_Try it:_ Sort through the listing below and keep each line with the word "joueurs". Copy those.

Stored data START

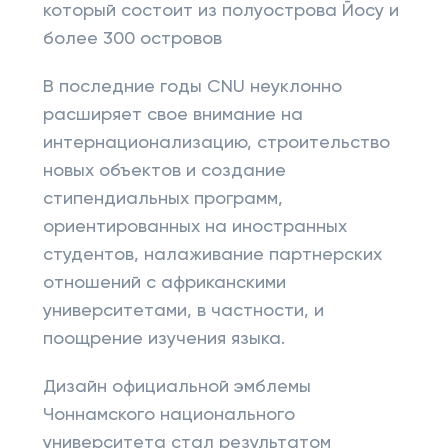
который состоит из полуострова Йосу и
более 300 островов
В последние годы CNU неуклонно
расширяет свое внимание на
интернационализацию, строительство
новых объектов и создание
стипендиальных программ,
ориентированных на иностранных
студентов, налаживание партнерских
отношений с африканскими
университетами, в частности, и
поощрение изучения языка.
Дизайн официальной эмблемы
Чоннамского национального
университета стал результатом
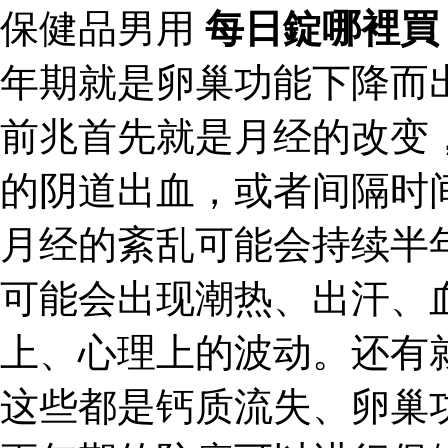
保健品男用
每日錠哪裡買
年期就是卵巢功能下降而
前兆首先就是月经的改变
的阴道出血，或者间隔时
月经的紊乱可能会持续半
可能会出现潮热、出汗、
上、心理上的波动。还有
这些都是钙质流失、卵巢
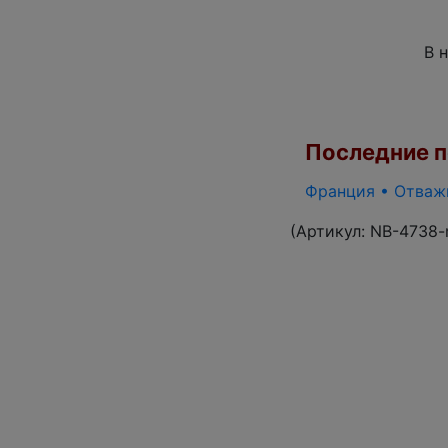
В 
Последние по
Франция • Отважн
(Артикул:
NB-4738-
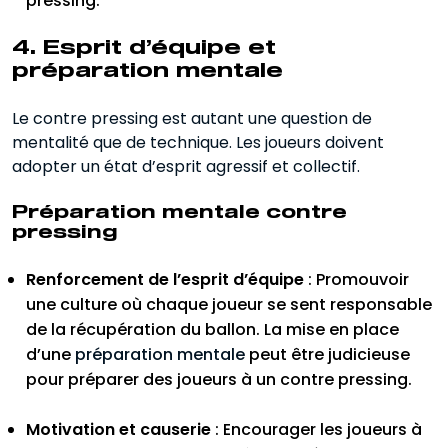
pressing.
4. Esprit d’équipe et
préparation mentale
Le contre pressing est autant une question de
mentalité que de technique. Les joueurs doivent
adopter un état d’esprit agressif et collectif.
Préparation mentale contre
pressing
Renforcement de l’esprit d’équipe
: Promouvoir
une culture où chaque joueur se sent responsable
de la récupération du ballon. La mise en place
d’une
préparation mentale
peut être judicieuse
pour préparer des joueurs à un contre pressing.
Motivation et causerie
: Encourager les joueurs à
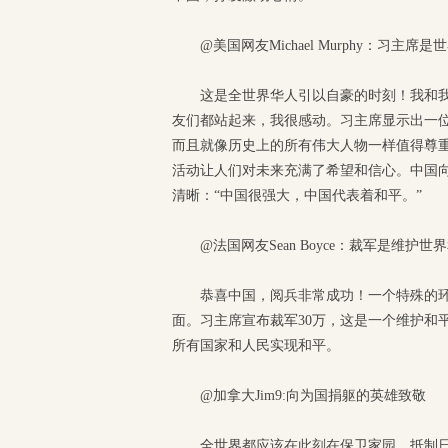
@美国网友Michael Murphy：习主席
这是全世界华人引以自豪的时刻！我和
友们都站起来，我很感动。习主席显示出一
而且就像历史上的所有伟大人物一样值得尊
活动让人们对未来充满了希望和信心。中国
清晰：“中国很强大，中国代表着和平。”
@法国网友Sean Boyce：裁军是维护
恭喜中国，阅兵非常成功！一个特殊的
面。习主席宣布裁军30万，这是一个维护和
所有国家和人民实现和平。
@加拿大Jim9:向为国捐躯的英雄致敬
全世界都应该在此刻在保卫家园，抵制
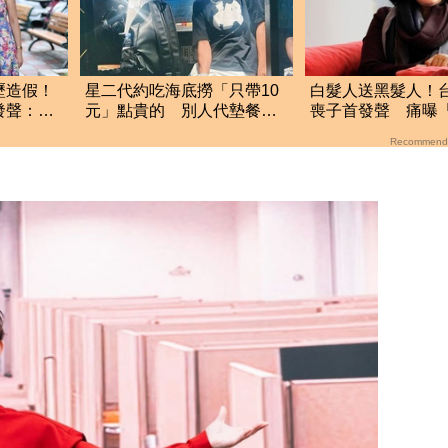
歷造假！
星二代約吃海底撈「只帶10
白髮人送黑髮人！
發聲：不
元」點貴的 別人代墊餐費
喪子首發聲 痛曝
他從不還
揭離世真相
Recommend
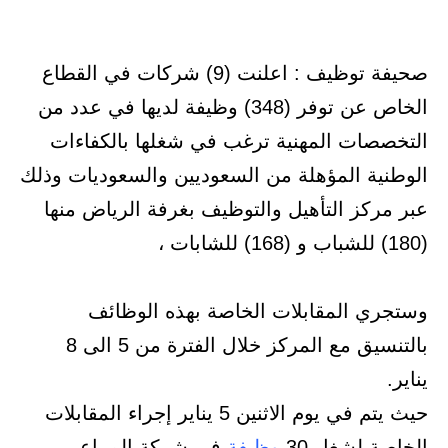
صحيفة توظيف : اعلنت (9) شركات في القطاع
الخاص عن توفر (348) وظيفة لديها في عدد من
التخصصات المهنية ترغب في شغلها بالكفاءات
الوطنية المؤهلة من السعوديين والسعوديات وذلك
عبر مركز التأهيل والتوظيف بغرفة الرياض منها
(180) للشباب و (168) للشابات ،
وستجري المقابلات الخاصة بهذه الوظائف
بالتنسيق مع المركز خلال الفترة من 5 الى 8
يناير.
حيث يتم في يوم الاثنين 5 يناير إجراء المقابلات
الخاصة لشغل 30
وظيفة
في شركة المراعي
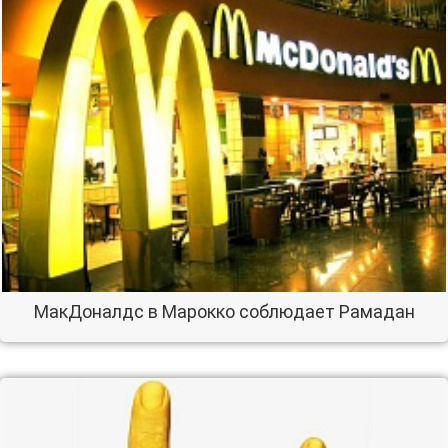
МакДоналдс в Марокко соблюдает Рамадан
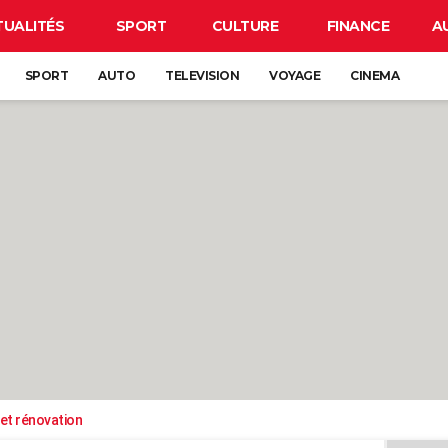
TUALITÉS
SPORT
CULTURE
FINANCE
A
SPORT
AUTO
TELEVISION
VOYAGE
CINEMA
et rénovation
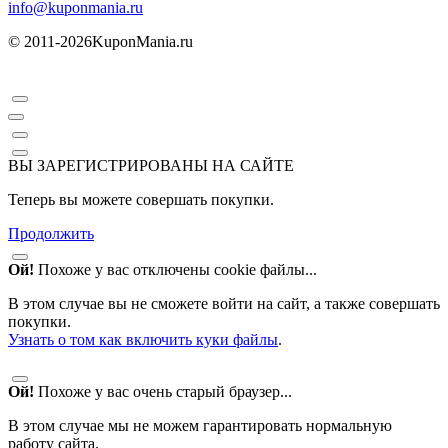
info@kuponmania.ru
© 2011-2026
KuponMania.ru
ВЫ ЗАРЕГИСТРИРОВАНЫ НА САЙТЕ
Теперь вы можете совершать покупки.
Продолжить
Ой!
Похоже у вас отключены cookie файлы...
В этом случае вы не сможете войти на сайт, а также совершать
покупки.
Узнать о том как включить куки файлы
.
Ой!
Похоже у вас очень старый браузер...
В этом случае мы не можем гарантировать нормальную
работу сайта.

Stored data END
Stored data START

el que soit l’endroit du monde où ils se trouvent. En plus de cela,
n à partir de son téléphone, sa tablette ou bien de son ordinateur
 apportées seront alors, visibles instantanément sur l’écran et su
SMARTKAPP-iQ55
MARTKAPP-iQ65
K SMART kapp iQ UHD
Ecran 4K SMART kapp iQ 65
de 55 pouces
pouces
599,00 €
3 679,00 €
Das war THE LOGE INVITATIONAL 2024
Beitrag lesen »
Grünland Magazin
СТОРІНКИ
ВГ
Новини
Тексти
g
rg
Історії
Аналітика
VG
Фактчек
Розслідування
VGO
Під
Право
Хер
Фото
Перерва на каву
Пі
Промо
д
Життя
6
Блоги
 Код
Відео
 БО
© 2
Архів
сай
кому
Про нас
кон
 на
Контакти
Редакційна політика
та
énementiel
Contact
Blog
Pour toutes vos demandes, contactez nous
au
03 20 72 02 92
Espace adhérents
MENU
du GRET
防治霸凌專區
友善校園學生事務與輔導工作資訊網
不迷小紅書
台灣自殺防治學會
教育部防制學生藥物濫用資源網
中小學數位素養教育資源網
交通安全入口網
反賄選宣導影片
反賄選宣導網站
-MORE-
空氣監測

Stored data END
Stored data START

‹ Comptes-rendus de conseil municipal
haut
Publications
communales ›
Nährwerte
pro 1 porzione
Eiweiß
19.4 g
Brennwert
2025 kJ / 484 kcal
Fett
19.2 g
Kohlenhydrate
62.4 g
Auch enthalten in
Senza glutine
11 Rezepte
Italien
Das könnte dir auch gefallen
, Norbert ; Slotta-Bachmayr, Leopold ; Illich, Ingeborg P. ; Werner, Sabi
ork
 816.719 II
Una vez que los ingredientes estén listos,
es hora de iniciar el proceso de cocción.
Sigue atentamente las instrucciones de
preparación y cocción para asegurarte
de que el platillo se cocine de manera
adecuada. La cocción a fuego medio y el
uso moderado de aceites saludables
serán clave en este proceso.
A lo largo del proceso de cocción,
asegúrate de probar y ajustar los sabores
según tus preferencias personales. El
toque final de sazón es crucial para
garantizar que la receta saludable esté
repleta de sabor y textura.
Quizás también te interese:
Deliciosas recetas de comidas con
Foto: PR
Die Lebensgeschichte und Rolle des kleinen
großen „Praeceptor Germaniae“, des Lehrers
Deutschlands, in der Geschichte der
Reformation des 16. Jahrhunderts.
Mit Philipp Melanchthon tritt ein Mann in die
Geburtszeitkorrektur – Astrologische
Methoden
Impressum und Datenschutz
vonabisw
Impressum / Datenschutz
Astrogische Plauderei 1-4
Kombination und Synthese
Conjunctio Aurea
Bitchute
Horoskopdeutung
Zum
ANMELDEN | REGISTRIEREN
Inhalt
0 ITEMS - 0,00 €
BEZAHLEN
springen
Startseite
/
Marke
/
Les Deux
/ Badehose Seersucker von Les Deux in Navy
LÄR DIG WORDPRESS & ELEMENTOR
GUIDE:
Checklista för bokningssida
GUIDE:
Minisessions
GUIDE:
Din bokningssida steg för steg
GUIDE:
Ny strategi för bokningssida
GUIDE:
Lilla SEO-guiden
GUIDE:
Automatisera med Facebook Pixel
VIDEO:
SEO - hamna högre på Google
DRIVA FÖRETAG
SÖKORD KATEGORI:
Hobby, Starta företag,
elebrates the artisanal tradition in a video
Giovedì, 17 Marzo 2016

Stored data END

_Problem solution:_
mentalité que de technique. Les joueurs doivent
pour préparer des joueurs à un contre pressing.
: Encourager les joueurs à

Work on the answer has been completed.